◆ Consigne A
Dans le texte sur le discours d'Emmanuel Macron consacré à l'Europe, relevez le passage qui commence aux mots « Emmanuel Macron dévoile » et s'arrête après « hauts dirigeants européens. ».
◆ Consigne B
Écrivez la suite du texte sur le discours d'Emmanuel Macron consacré à l'Europe, à partir de sa dernière phrase.

◆ Texte
+ + + + +

Pas de “défense crédible” sans les “investissements privés” 

Pour autant, poursuit-il, “est-ce suffisant ? (...) le risque d’être fragilisés, voire relégués, est immense. Parce que nous sommes dans un moment inédit de bouleversement du monde, d'accélération de grandes transformations”, dit-il. 

Emmanuel Macron dévoile alors son “programme électoral”. Pas sans une déclaration alarmiste: “Nous devons être lucides sur le fait que notre Europe, aujourd'hui, est mortelle. Elle peut mourir et cela dépend uniquement de nos choix. Mais ces choix sont à faire maintenant”, a-t-il déclaré devant un parterre de ministres et de hauts dirigeants européens. 

L’armement est la première question évoquée. A ses yeux, l’Europe a besoin de bâtir une "défense crédible" pour que le continent soit “puissant”, "se fasse respecter", "assure sa sécurité" et reprenne "son autonomie stratégique". "Le risque, c'est que l'Europe connaisse le décrochage" face aux grandes puissances, notamment Pékin et Washington, avertit-il.

+ + + + +

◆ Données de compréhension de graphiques
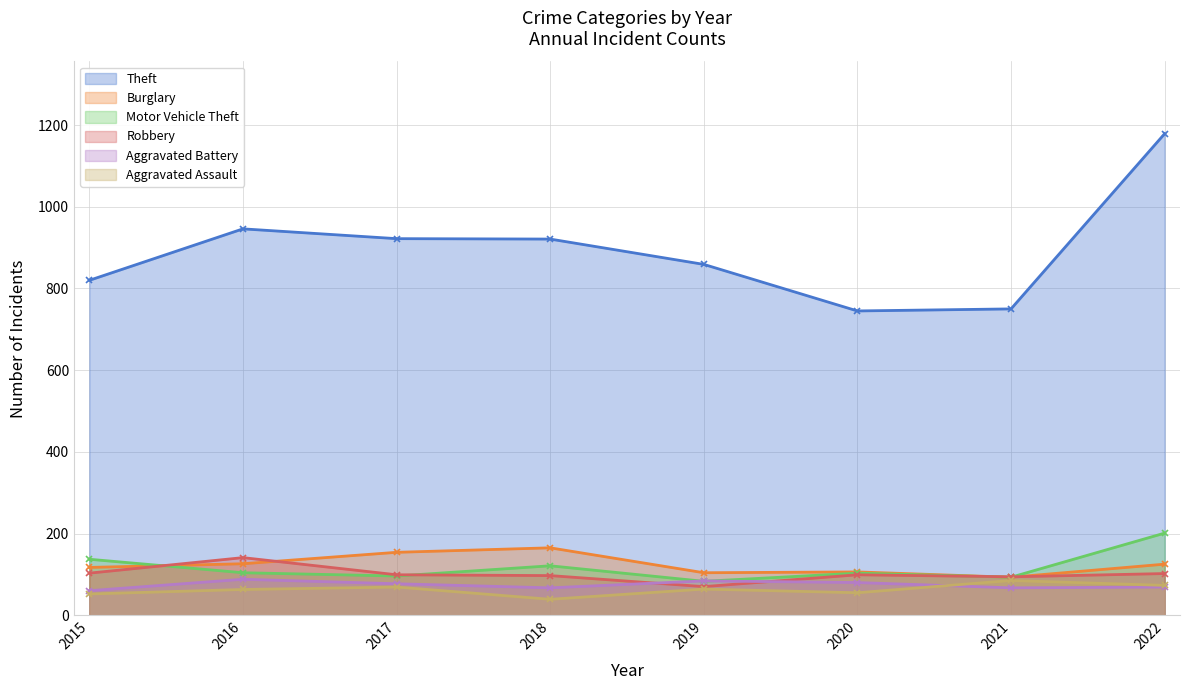

At which label does Aggravated Assault reach its minimum?

2018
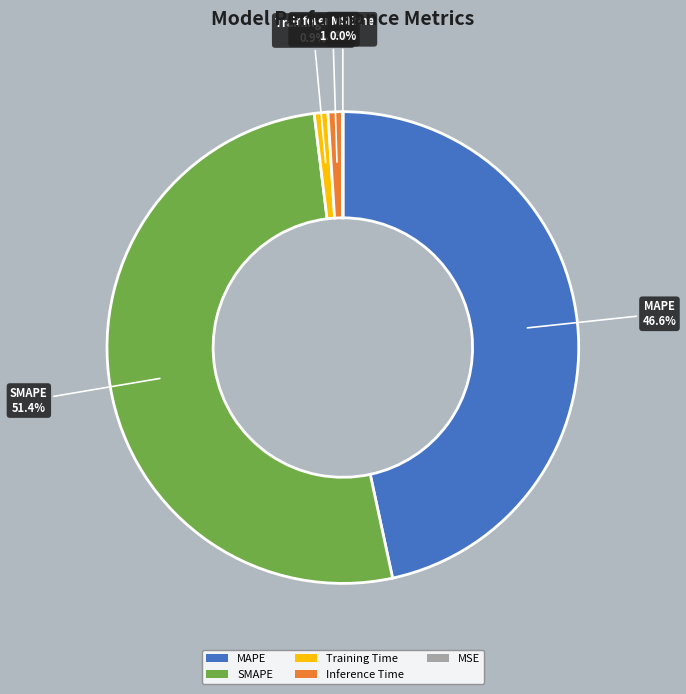

What is the largest slice in the pie chart?

SMAPE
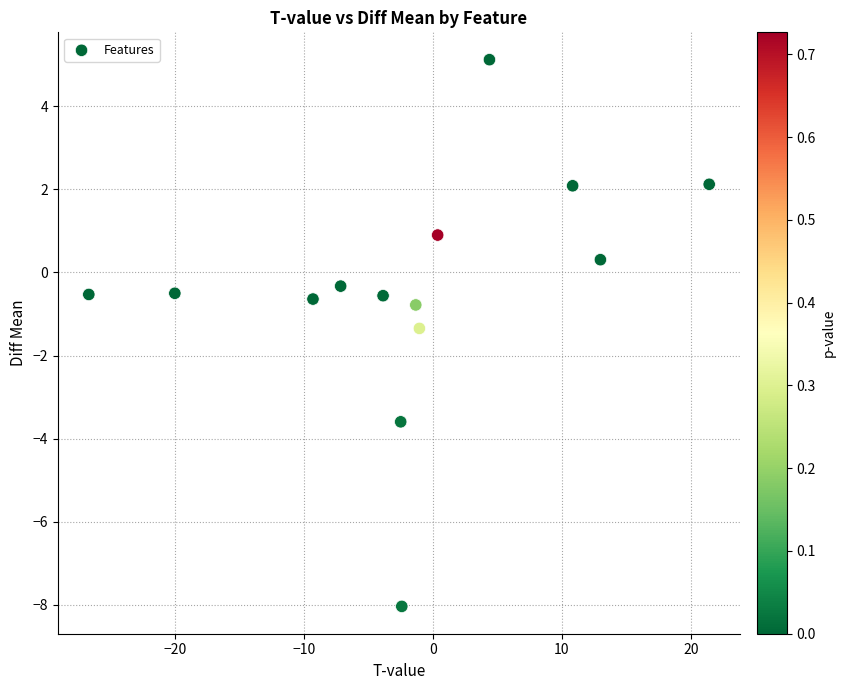

What is the range of Y values (max minus min)?

13.2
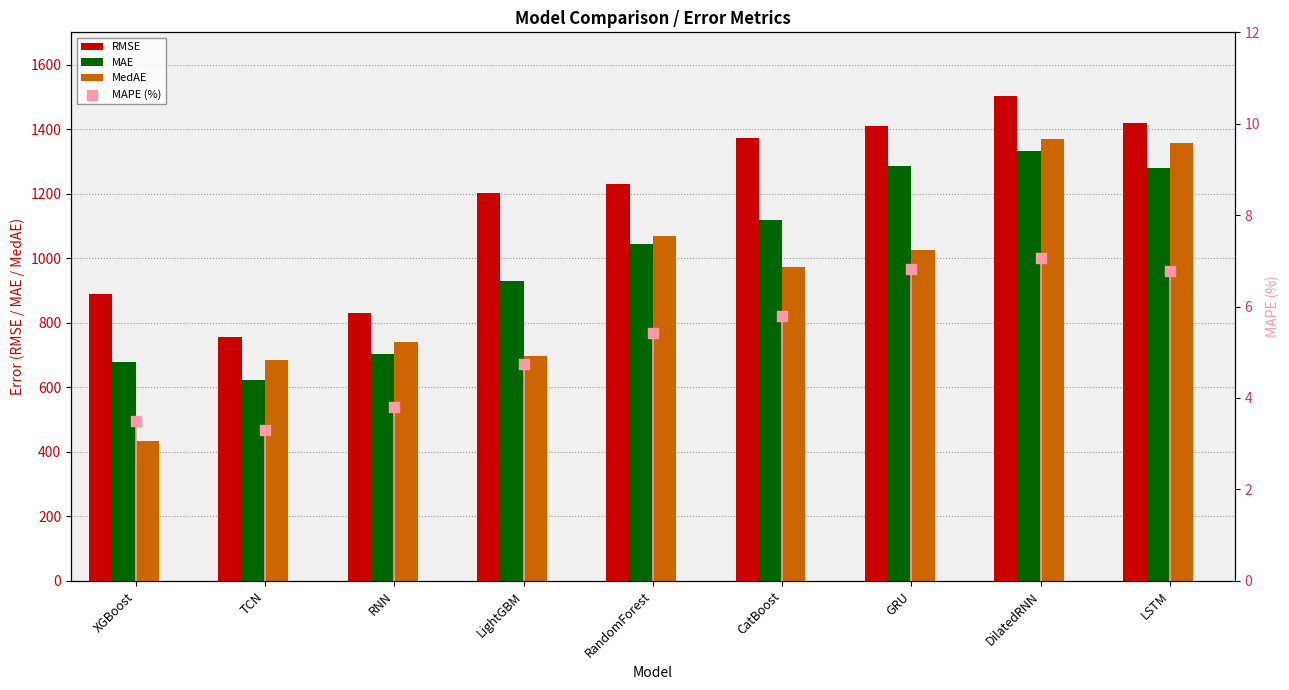

Which series has the largest total across all categories?

RMSE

+ + + + +

◆ Zone de réponse A
Emmanuel Macron dévoile alors son “programme électoral”. Pas sans une déclaration alarmiste: “Nous devons être lucides sur le fait que notre Europe, aujourd'hui, est mortelle. Elle peut mourir et cela dépend uniquement de nos choix. Mais ces choix sont à faire maintenant”, a-t-il déclaré devant un parterre de ministres et de hauts dirigeants européens.

◆ Zone de réponse B
Il a annoncé son intention d’inviter dans les prochains mois "tous les partenaires" à réfléchir à "une initiative européenne de défense" qui soit "crédible" face "aux missiles” du “voisin agressif”, la Russie. S’il n’évoque pas une “armée européenne”, il propose de “créer une intimité stratégique”. Par contre, il suggère la création d’une “académie militaire” continentale et surtout, se diriger vers une “préférence européenne dans l’achat de matériels militaires”. 

Emmanuel Macron, qui explique vouloir mettre l’arme nucléaire française, “un élément de dissuasion crédible”, au profit de la protection des 27 membres de l’UE, ajoute qu’il “n’y a pas de défense sans industrie. Il s’agit de transformer l’urgence du soutien à l’Ukraine en effort de longue durée”. 

Comment booster cette industrie ? Le chef de l’État remet sur la table la question de l’épargne et de l’emprunt européen. “Nous avons, il faut être lucides, des décennies de sous-investissement dans nos propres productions. Et, au fond, les dividendes de la paix ont fait que les Européens ont insuffisamment investi, ce qui a aussi créé une très forte dépendance à l’égard de l’industrie non européenne”, estime-t-il.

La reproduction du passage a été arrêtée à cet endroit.